EXERCISE
Every line from the opening of the records to the line with "למעצר בית ורישיונו נשלל עד תום" should be restated exactly, with both ends included and the pictures left out.

+++ EXERCISE INPUTS +++

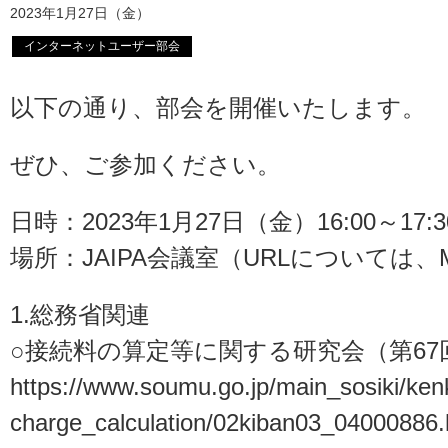
2023年1月27日（金）
インターネットユーザー部会
以下の通り、部会を開催いたします。
ぜひ、ご参加ください。
日時：2023年1月27日（金）16:00～17
場所：JAIPA会議室（URLについては
1.総務省関連
○接続料の算定等に関する研究会（第67回）：
https://www.soumu.go.jp/main_sosiki/ken
charge_calculation/02kiban03_04000886.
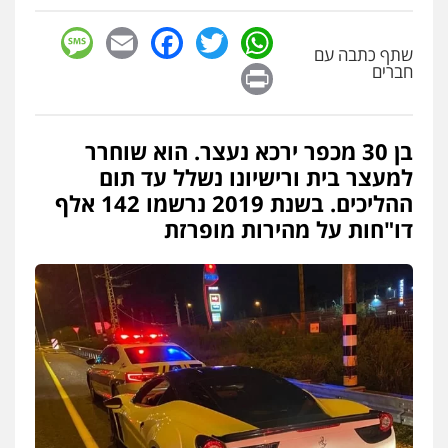
0502130230
sage
Facebook
Email
WhatsApp
Twitter
שתף כתבה עם
Print
חברים
אברהם שהבזי – משרד עורכי דין
מיסים
כלכלי
פלילי
פשיעה כלכלית
הלבנת
הון
0504456555
בן 30 מכפר ירכא נעצר. הוא שוחרר
למעצר בית ורישיונו נשלל עד תום
ההליכים. בשנת 2019 נרשמו 142 אלף
עו"ד דרוויש נאשף
דו"חות על מהירות מופרזת
פלילי
פשיעה חמורה
זכויות אדם
0527448141
עו"ד מוחמד סביחאת
פלילי
תעבורה
פשיעה כלכלית
0525077716
סלימאן אבו שעירה – משרד עורכי דין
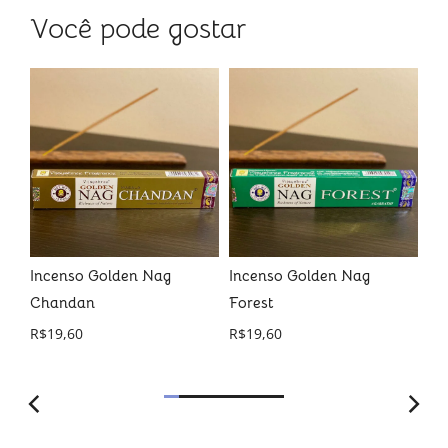
Você pode gostar
Incenso Golden Nag
Incenso Golden Nag
In
a
Chandan
Forest
Da
R$
19,60
R$
19,60
R$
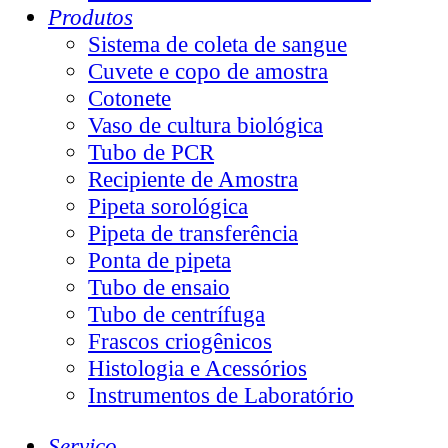
Produtos
Sistema de coleta de sangue
Cuvete e copo de amostra
Cotonete
Vaso de cultura biológica
Tubo de PCR
Recipiente de Amostra
Pipeta sorológica
Pipeta de transferência
Ponta de pipeta
Tubo de ensaio
Tubo de centrífuga
Frascos criogênicos
Histologia e Acessórios
Instrumentos de Laboratório
Serviço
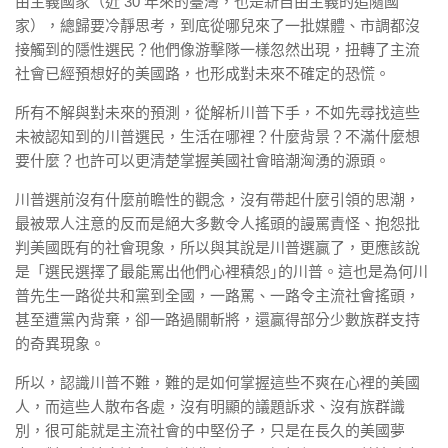
由主義國家（近 30 年來的臺灣，也是新自由主義的追隨國
家），總歸要冷靜思考，到底從哪兒來了一批媒體、市調都沒
接觸到的隱性選民？他們像游擊隊一樣忽然出現，扭轉了主流
社會已經預想好的美國路，也形成對未來不確定的恐慌。
所有不解與對未來的預測，從解析川普下手，不如先尋找這些
未被認知到的川普選民，生活在哪裡？什麼背景？不滿什麼想
要什麼？也許可以更清楚掌握美國社會暗潮洶湧的源頭。
川普選前沒有什麼前瞻性的觀念，沒有帶起什麼引領的思潮，
最被眾人注意的反而是絕大多數令人搖頭的謾罵責怪、抱怨批
判美國既有的社會現象，所以與其說是川普選贏了，更應該說
是「選民選擇了最能罵出他們心裡積怨｣的川普。這也是為何川
普先生一路從共和黨到全國，一路罵、一路令主流社會搖頭，
甚至遭黨內背棄，卻一路過關斬將，還贏得部分少數族群支持
的奇異現象。
所以，認識川普不難，難的是如何掌握這些不爽在心裡的美國
人，而這些人散布各處，沒有明顯的議題訴求、沒有族群識
別，很可能就是主流社會的中堅份子，只是在長久的美國夢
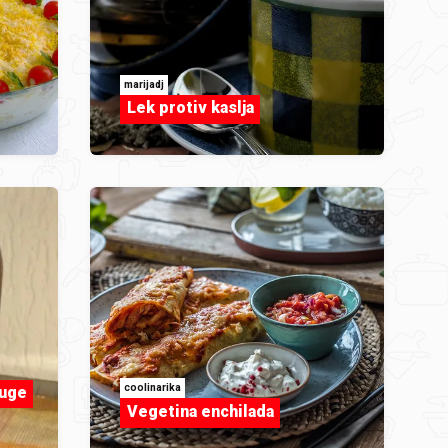
marijadj
Lek protiv kaslja
coolinarika
ruge
Vegetina enchilada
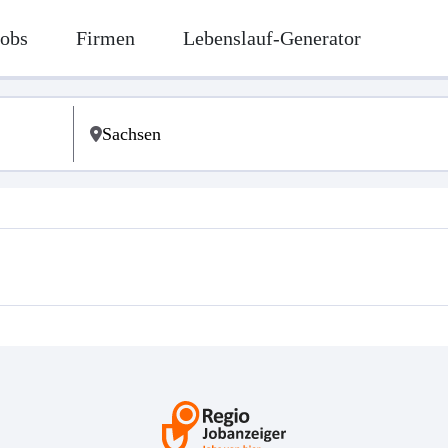
Jobs
Firmen
Lebenslauf-Generator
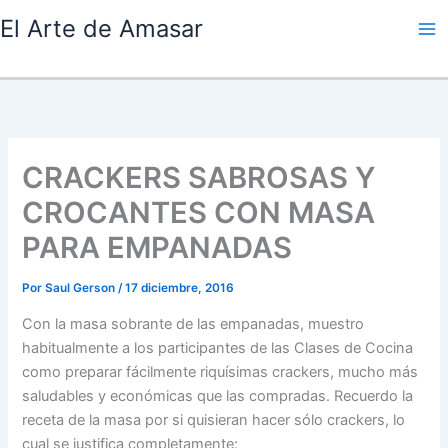
Ir
El Arte de Amasar
al
contenido
CRACKERS SABROSAS Y
CROCANTES CON MASA
PARA EMPANADAS
Por
Saul Gerson
/
17 diciembre, 2016
Con la masa sobrante de las empanadas, muestro
habitualmente a los participantes de las Clases de Cocina
como preparar fácilmente riquísimas crackers, mucho más
saludables y económicas que las compradas. Recuerdo la
receta de la masa por si quisieran hacer sólo crackers, lo
cual se justifica completamente:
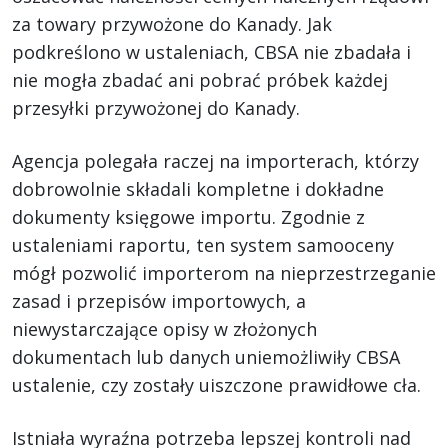
za towary przywożone do Kanady. Jak
podkreślono w ustaleniach, CBSA nie zbadała i
nie mogła zbadać ani pobrać próbek każdej
przesyłki przywożonej do Kanady.
Agencja polegała raczej na importerach, którzy
dobrowolnie składali kompletne i dokładne
dokumenty księgowe importu. Zgodnie z
ustaleniami raportu, ten system samooceny
mógł pozwolić importerom na nieprzestrzeganie
zasad i przepisów importowych, a
niewystarczające opisy w złożonych
dokumentach lub danych uniemożliwiły CBSA
ustalenie, czy zostały uiszczone prawidłowe cła.
Istniała wyraźna potrzeba lepszej kontroli nad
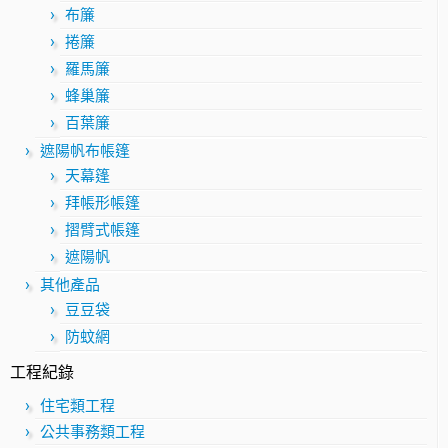
布簾
捲簾
羅馬簾
蜂巢簾
百葉簾
遮陽帆布帳篷
天幕篷
拜帳形帳篷
摺臂式帳篷
遮陽帆
其他產品
豆豆袋
防蚊網
工程紀錄
住宅類工程
公共事務類工程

+++

OUTPUT BELOW
2023年1月27日（金）
インターネットユーザー部会
以下の通り、部会を開催いたします。
ぜひ、ご参加ください。
日時：2023年1月27日（金）16:00～17
場所：JAIPA会議室（URLについては
1.総務省関連
○接続料の算定等に関する研究会（第67回）：
https://www.soumu.go.jp/main_sosiki/ken
charge_calculation/02kiban03_04000886.
0502130230
sage
Facebook
Email
WhatsApp
Twitter
שתף כתבה עם
Print
חברים
אברהם שהבזי – משרד עורכי דין
מיסים
כלכלי
פלילי
פשיעה כלכלית
הלבנת
הון
0504456555
בן 30 מכפר ירכא נעצר. הוא שוחרר
למעצר בית ורישיונו נשלל עד תום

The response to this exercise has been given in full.